Warum die Preise hinter den Fundamentaldaten zurückblieben
Trotz des vertikalen Wachstums bei der Akzeptanz von Stablecoins und der zunehmenden Nutzung von Blockchain spiegelte die Preisentwicklung diese Entwicklung nicht wider. Van de Poppe vergleicht die aktuelle Situation mit den Jahren 2019-2020, als die Akzeptanzkennzahlen sprunghaft anstiegen, während Vermögenswerte wie Ethereum unverändert blieben – bis sie plötzlich an Fahrt gewannen.
Er argumentiert, dass die Kapitalrotation einen Großteil der Diskrepanz erklärt. Vermögensverwalter haben angesichts der erhöhten Volatilität in letzter Zeit Gold und Silber bevorzugt. Um das Portfoliorisiko auszugleichen, reduzierten sie ihr Engagement in anderen Risikoanlagen, einschließlich Kryptowährungen. Sobald sich die Volatilität bei Edelmetallen stabilisiert, könnte das Kapital wieder in risikoreichere Anlagen wie Bitcoin zurückfließen.
Gold, Renditen und die Fed: Wichtige Signale, die es zu beobachten gilt
Van de Poppe identifiziert mehrere makroökonomische Auslöser, die eine neue Aufwärtsphase bestätigen könnten:
- Eine Verlangsamung oder ein Rückgang der Volatilität von Gold und Silber, wodurch Kapital in Bitcoin rotieren kann.

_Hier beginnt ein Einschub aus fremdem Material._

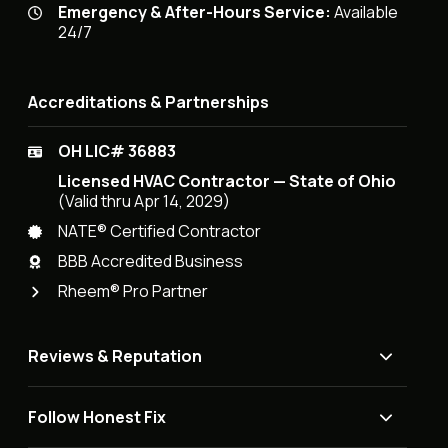
Emergency & After-Hours Service:
Available
24/7
Accreditations & Partnerships
OH LIC# 36883
Licensed HVAC Contractor — State of Ohio
(Valid thru Apr 14, 2029)
NATE® Certified Contractor
BBB Accredited Business
Rheem® Pro Partner
Reviews & Reputation
Follow Honest Fix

- Schwache US-Wirtschaftsdaten, die zu niedrigeren Renditen und möglichen Zinssenkungen durch die Federal Reserve führen.
- Sinkende japanische Anleiherenditen, die den globalen Liquiditätsdruck verringern.

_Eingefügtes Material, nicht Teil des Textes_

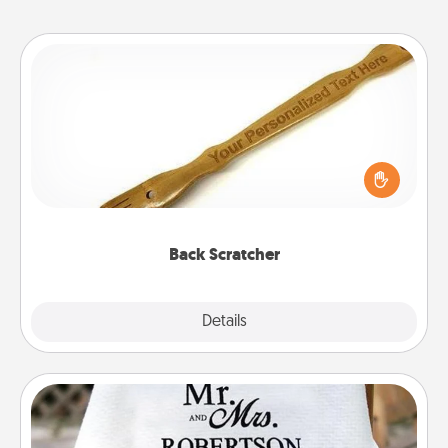
Back Scratcher
For the person who feels loved through Physical
Touch, consider giving a back scratcher or
massager that you can use to administer some
relaxation sessions.
Back Scratcher
Explore
Details
Close
Personalized Blanket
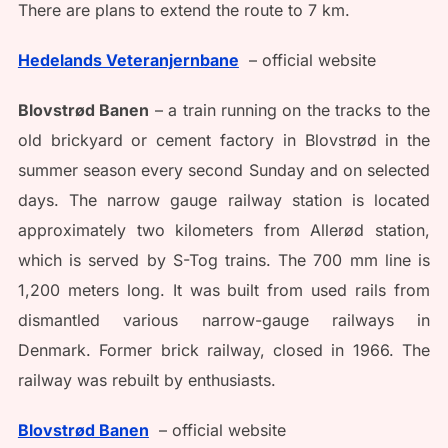
There are plans to extend the route to 7 km.
Hedelands Veteranjernbane
– official website
Blovstrød Banen
– a train running on the tracks to the
old brickyard or cement factory in Blovstrød in the
summer season every second Sunday and on selected
days. The narrow gauge railway station is located
approximately two kilometers from Allerød station,
which is served by S-Tog trains. The 700 mm line is
1,200 meters long. It was built from used rails from
dismantled various narrow-gauge railways in
Denmark. Former brick railway, closed in 1966. The
railway was rebuilt by enthusiasts.
Blovstrød Banen
– official website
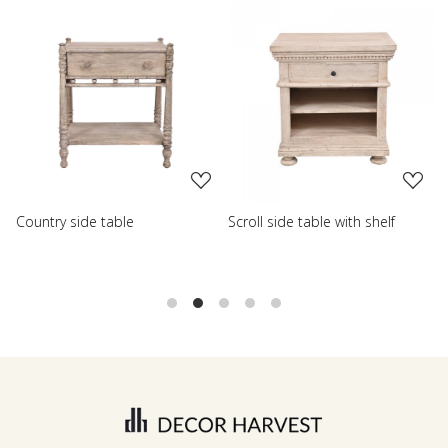
Loading...
Loading...
Scroll side table with shelf
French farmhouse side tabl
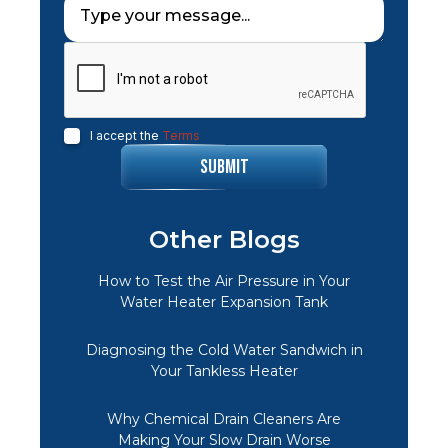
I accept the
Terms
Other Blogs
How to Test the Air Pressure in Your
Water Heater Expansion Tank
Diagnosing the Cold Water Sandwich in
Your Tankless Heater
Why Chemical Drain Cleaners Are
Making Your Slow Drain Worse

Er glaubt, dass sich diese Variablen einem günstigen Bereich nähern. Wichtig ist, dass er feststellt, dass Bitcoin noch keine Anzeichen von Manie oder euphorischem Blow-off-Verhalten gezeigt hat. Seiner Ansicht nach deutet dies darauf hin, dass sich die Obergrenze des Zyklus eher erweitert als verengt hat.
Eine angehobene Obergrenze für den nächsten Zyklus
Ein weiterer bemerkenswerter Punkt in seiner These ist, dass die jüngste Rallye des Goldes die Bewertungsgrenze für Bitcoin effektiv angehoben hat. Historisch gesehen hat Bitcoin das makroökonomische Verhalten von Gold mit höherer Volatilität nachgezeichnet. Wenn sich Gold nach seinem Anstieg stabilisiert, könnte Bitcoin mit verstärktem Momentum folgen.
Er räumt zwar ein, dass die kommenden Monate entscheidend sein werden, doch die allgemeine Schlussfolgerung ist optimistisch. Angesichts der Liquidität, die sich nahe ihrem zyklischen Tiefpunkt befindet, und der gedämpften Risikobereitschaft ähnelt die Situation früheren Wendepunkten, denen starke mehrjährige Aufschwünge vorausgingen.
Van de Poppe fasst den Moment mit einem klassischen Marktprinzip zusammen: Wenn Angst vorherrscht und die Positionierung gering ist, ergeben sich oft Chancen.
Zum Zeitpunkt der Erstellung dieses Artikels wird BTC bei etwa 66.000 US-Dollar gehandelt, nachdem der Einbruch des Kryptomarktes heute früh wieder an Dynamik gewonnen hat.
Die in diesem Artikel enthaltenen Informationen dienen ausschließlich Bildungszwecken und stellen keine Finanz-, Anlage- oder Handelsberatung dar. Coindoo.com unterstützt oder empfiehlt keine bestimmten Anlagestrategien oder Kryptowährungen. Führen Sie immer Ihre eigenen Recherchen durch und konsultieren Sie einen zugelassenen Finanzberater, bevor Sie Anlageentscheidungen treffen.